My prediction was correct in that there was very little activity at 10oC because the speed at which the enzymes and substrate molecules were moving was very slow so there were not many collisions between them. The optimum temperature was not the same as I predicted at 40°C instead of 50°C. The temperature at which the enzyme denatured and the activity stopped, was quite far off my prediction because the optimum temperature was lower than I predicted nearly the same temperature at 40/50°C instead of 60°c as was predicted.

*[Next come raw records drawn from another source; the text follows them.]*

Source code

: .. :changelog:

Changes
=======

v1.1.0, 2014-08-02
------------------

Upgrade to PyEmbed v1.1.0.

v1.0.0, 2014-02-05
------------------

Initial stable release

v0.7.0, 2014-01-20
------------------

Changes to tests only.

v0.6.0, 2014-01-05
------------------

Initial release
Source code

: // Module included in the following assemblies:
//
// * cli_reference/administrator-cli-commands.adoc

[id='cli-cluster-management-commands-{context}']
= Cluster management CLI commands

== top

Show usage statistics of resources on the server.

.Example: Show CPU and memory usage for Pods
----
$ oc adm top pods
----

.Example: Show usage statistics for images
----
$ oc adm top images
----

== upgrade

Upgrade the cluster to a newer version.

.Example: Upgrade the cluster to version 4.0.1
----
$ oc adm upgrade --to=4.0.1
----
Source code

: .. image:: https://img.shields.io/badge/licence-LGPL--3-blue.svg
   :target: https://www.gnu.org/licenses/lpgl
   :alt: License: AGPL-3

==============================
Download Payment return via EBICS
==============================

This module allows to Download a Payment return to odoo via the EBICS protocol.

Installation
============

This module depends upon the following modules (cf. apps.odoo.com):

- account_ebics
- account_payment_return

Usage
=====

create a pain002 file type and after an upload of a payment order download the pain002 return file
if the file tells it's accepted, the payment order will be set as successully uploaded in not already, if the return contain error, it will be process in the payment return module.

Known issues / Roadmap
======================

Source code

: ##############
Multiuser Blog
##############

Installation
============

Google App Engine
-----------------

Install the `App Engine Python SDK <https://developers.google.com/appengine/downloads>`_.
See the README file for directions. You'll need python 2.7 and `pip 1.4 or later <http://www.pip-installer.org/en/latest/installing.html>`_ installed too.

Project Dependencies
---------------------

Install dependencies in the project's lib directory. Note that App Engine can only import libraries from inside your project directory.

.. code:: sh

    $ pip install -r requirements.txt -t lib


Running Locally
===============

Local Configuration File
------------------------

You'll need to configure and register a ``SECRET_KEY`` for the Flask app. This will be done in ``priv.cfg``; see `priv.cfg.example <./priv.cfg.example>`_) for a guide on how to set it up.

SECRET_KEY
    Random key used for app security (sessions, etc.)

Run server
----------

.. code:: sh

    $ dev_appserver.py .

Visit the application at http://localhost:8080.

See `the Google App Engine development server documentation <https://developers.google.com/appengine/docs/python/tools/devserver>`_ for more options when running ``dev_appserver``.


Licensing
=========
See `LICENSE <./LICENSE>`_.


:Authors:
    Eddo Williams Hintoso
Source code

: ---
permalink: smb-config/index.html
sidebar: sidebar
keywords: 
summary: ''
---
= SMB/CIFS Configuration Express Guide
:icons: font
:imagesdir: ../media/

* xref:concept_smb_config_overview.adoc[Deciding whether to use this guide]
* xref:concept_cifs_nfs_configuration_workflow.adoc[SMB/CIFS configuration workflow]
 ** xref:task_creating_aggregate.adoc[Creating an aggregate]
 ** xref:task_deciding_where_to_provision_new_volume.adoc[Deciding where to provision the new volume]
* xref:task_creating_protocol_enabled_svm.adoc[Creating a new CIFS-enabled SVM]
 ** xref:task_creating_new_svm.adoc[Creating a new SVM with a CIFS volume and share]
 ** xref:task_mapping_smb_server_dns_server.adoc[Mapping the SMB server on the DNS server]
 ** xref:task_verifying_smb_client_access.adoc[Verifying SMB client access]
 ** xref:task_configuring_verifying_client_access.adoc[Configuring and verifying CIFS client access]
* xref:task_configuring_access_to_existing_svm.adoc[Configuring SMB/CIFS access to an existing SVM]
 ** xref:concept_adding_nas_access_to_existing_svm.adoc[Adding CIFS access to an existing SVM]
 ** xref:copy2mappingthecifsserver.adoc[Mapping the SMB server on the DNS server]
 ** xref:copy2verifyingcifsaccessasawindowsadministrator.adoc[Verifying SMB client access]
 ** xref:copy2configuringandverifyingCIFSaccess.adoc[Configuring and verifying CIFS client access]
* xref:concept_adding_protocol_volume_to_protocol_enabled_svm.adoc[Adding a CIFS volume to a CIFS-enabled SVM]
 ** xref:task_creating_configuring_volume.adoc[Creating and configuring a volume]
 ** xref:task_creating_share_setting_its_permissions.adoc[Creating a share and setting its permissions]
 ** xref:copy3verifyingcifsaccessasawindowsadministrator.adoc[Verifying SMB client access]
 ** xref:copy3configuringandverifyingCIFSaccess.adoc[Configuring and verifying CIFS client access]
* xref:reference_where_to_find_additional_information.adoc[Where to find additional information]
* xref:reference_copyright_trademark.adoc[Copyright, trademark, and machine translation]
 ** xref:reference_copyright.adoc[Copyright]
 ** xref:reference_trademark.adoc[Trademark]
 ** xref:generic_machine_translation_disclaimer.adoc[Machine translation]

The evidence did not turn out exactly as I expected. Most of the temperatures that I found were lower than I predicted; this could have been because of a number of reasons. The thermometer used was the same for all of the tests, that thermometer could have been slightly wrong. Also, the temperature of the water bath it was in could have changed without me knowing.

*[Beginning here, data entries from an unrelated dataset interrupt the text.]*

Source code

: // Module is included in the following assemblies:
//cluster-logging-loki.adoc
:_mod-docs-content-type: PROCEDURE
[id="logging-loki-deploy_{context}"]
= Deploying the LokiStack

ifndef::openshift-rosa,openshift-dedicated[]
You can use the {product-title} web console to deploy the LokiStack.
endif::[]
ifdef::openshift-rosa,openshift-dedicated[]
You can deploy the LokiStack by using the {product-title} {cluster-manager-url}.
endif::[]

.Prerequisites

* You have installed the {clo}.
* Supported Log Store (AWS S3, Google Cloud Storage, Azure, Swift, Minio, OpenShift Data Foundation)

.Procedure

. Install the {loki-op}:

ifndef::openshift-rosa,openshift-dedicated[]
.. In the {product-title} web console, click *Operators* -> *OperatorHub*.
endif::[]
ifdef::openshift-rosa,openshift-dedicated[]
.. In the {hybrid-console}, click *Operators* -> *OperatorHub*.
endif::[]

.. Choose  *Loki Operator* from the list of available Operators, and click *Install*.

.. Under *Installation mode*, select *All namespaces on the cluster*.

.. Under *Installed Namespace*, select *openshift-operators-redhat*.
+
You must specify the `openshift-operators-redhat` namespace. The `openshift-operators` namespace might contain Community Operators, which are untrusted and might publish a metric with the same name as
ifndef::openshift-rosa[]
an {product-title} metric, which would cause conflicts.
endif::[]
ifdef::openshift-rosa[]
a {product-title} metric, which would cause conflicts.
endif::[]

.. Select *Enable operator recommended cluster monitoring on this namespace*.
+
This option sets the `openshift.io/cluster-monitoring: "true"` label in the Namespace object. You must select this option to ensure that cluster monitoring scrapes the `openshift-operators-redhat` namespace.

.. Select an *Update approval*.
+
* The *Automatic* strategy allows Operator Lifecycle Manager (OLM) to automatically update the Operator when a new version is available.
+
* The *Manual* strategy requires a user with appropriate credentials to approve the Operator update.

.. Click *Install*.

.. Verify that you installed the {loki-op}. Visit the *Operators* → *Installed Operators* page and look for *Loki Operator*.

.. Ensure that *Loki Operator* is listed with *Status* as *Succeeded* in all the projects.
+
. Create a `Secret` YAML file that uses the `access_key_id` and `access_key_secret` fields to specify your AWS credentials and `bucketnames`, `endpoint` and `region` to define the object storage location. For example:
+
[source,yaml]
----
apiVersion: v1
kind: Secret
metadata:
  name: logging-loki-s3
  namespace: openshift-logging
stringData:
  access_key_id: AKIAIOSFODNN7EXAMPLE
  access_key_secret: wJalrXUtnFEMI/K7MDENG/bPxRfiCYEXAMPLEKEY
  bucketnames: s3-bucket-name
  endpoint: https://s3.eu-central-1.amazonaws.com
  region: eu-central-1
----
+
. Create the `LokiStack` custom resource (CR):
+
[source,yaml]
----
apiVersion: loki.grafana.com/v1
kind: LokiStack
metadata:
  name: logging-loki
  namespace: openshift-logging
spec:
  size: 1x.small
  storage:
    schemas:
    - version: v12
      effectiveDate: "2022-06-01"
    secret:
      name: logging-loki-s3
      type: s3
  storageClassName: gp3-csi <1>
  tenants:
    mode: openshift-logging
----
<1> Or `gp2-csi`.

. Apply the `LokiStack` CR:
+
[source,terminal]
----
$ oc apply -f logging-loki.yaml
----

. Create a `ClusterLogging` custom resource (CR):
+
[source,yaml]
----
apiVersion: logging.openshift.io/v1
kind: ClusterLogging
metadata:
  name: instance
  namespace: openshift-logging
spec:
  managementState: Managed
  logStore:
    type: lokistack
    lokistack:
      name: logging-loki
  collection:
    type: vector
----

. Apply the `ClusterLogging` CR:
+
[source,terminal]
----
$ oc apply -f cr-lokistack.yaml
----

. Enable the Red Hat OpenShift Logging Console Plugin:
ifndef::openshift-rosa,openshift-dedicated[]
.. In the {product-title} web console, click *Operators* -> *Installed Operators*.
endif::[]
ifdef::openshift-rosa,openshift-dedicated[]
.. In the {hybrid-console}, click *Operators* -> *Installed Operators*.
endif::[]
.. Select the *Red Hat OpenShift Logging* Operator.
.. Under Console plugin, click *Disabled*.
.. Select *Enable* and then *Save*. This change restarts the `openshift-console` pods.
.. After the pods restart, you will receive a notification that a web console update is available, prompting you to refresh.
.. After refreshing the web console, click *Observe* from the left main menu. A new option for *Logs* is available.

I believe that my method gave evidence that is quite reliable in the angle that it shows that temperature does effect Trypsin and its break down of proteins. But, the actual values are not reliable, I believe that an error occurred in the investigation which made the enzyme denature at a lower temperature.

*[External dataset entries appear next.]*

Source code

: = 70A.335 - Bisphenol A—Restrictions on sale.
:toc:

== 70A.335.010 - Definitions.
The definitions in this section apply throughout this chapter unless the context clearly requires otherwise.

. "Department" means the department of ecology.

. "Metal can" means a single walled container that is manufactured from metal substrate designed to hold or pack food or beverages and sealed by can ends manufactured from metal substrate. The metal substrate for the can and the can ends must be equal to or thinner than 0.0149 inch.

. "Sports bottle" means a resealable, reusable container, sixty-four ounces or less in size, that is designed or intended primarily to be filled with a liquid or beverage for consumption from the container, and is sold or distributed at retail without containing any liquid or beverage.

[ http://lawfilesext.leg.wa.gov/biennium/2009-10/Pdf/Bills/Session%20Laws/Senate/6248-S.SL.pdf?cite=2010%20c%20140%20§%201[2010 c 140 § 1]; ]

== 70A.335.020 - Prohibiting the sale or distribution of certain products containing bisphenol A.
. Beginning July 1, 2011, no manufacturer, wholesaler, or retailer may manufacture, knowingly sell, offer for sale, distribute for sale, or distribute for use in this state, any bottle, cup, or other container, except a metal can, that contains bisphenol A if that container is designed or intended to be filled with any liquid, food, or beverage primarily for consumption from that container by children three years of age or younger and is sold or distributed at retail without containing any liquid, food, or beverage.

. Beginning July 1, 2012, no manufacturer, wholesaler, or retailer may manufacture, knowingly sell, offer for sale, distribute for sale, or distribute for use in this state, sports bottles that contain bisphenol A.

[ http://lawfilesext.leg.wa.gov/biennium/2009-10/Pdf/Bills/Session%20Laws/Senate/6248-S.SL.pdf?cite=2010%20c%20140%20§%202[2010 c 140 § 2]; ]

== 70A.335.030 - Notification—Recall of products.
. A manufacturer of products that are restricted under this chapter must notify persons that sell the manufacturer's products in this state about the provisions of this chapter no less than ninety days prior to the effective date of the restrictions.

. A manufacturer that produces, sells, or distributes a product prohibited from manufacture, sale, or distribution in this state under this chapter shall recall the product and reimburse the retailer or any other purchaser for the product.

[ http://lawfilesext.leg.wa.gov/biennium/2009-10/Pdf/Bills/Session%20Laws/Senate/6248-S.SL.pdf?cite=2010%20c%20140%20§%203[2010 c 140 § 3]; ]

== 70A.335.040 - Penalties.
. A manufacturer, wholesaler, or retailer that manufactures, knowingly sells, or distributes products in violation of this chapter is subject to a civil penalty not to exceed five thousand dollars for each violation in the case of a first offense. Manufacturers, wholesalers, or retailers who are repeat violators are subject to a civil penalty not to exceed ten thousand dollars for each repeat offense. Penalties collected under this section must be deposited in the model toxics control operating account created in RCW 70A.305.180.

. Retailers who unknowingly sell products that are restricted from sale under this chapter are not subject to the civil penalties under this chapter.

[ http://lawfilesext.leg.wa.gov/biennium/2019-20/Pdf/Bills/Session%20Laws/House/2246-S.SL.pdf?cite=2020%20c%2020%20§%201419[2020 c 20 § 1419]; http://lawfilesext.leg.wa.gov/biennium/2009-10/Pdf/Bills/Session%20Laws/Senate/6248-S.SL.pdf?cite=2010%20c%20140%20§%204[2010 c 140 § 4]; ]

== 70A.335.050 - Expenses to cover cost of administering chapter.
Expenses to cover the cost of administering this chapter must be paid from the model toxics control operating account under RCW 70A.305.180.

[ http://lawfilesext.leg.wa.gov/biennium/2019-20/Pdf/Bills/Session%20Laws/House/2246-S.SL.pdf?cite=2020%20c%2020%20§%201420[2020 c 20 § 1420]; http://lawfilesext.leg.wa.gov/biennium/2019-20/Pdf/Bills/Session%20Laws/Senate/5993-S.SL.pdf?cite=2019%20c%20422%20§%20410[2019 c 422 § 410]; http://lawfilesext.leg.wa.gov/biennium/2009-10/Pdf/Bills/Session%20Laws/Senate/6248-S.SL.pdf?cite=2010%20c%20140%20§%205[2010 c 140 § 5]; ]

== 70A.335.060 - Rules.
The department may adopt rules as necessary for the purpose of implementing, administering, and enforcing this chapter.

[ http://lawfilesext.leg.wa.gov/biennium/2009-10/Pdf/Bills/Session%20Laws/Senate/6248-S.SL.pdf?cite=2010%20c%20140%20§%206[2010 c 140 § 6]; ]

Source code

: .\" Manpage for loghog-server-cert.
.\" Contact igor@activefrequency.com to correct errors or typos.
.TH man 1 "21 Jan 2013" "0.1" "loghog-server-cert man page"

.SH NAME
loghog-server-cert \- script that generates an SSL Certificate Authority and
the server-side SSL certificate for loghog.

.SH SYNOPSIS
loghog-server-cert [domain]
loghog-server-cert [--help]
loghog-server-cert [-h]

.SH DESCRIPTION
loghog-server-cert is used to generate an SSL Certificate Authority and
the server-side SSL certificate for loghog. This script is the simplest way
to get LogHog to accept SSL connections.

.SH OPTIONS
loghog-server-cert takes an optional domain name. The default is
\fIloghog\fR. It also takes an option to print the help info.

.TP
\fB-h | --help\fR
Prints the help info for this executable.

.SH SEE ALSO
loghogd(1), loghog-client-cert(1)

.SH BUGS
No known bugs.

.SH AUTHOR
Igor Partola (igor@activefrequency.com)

I believe that although the rates were not quite correct for the temperatures, all of the results were similar and fitted the main stream of results and there were not any anomalies. I think that the way in which I determined when the trypsin had broken down all of the protein was not very accurate. By comparing, it to a control may mean that the protein may not have been fully digested when the time was noted down. At the low temperatures, just the slightest f differences in appearances could take 30 seconds that would make a considerable difference to the results. Although the method for determining a fully broken down test-tube of protein wasn’t very accurate I cannot see any other way of doing it with the limitations of a secondary school laboratory.
There was enough evidence to draw a sound conclusion and extending the investigation further would make the results more accurate.
If the investigation were to be repeated I would use a digital thermometer linked up to a computer so that the temperature can be closely and accurately monitored, this would give results that are a lot more accurate. Although the method for determining a broken down protein was quite in accurate, it is the only way. But, I would note down when I think it has finished, keep the stopwatch timing and if any further change is seen, to note that time down and to continue with that method until it is totally finished.
Maybe a different protein could be used and see if better results are found which would make a better conclusion.
On the whole I feel that the investigation was a success in showing that temperature does effect Trypsin and it breaking down protein, although the numerical evidence was not quite sound.